Psycho is a rarity in the Hitch collection in that it ends with a proper dénouement.[8] All loose ends get tied up neatly (for Hitch) in two longish scenes: first, there’s a clinical analysis of Norman's mental state, followed by a last good look at the monster we've been sympathizing with for the previous hour. If Spellbound ends with a kick in the tush, Psycho ends with Hitch rubbing our nose in our hypocrisy. And he lingers in the moment.
Alfred Hitchcock believed that most people are part of what Nietzsche called “the sleeping masses.” That’s why he created nightmares. Because, following a bad dream, we wake up.
And so his movies are full of shocks. They strike areas beyond the reach of Freddy Kruger or The Blob. They jab the enemy within us. And just when they’ve pierced it, the house lights come up.
[1] I regret that I saw The Exorcist.
[2] Hitchcock obsessed over the endings to his films. Deleted footage – a rarity from a man who usually directed with a supremely sure hand – is available for some of his movies. Suspicion, Vertigo and Topaz were each prepared with alternate endings as the director juggled the demands of his stars, the front office, censors and his own artistic sensibilities. Alternate footage for Vertigo and Topaz is available on special-edition DVD versions of these films.
[3] Like hothouse flowers, the two men are isolated from normal society in many ways: their homosexual orientation, their rarified philosophies , and their ultimate act of antisocial behavior – murder. When, in the final scene, Stewart throws open the window, fresh air – and the real world– enters the pair’s claustrophobic apartment for the first time. In a soundscape worthy of John Cage we hear the sounds of traffic, rushing wind, distant voices and then the wail of approaching sirens.
[4] In their hubris, the murderers embraced a fractured interpretation of Nietzsche’s concept of the superman: by virtue of their self-styled “superior intellect,” they felt that they were among the “elite few” who had a right to commit murder.
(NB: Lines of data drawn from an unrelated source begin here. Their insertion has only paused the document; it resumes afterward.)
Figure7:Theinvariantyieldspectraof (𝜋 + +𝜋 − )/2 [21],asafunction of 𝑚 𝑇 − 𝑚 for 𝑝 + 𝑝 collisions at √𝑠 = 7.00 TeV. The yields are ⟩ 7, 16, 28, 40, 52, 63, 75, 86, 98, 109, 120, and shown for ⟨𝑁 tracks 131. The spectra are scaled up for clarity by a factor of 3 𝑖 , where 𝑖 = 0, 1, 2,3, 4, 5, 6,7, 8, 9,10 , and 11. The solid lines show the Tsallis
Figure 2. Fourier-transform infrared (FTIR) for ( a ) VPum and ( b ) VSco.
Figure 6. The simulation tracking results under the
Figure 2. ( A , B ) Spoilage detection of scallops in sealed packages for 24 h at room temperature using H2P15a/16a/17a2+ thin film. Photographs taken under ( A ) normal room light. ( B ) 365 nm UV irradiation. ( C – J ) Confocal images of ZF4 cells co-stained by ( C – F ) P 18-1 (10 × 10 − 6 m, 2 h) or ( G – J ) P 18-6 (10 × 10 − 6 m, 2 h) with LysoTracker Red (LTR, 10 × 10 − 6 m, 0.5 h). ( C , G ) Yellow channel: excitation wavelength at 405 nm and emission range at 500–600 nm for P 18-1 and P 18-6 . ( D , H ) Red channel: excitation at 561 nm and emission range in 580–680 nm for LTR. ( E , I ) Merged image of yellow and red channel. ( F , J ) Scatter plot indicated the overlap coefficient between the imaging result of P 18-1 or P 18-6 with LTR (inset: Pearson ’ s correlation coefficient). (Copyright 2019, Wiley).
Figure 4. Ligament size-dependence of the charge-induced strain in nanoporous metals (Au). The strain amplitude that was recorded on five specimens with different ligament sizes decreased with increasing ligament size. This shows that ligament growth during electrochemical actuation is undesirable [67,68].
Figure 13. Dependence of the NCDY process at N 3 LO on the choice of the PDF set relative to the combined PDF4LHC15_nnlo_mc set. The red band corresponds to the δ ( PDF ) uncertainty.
In effect, they attempted to make themselves God. It was a bid for immortality, i.e. perpetual life. In the final moments of the film, as they heard the police coming, they came to realize that they awaited not endless life, but the electric chair. And time seemed to stand still in one perpetual moment. In this way, perhaps, they did achieve endless life – but not on the terms they had been expecting.
[5] Hitchcock, a Bordeaux-phile, no doubt appreciated the stony, mildly bitter aftertaste of wines from that region, a flavor that has been dubbed “the kiss of Claret.” It’s a quality not unlike the aftertaste that follows the endings of his movies.
[6] Published by Titan Books, London, 1999
[7] In a book review published on his Hitchcock scholars’ website http://www.labyrinth.net.au/~muffin/, Mogg further comments: “Young Charlie’s state of mind in the early part of the film resembles what the philosopher Kierkegaard called ‘dread’, a state of innocence or dreaming that awakens a thirst for the prodigious and the mysterious. Later, when Charlie learns the truth about her uncle in the public library scene, the camera’s upward retreat evokes The Fall.”
[8] Of course, all of Hitch’s films end with a dénouement. But if you blink, you’ll miss it. What’s missing is the feeling of decompression or the restoration of equilibrium that accompanies a lengthier conclusion. Hitchcock consistently cheats us out of that feeling.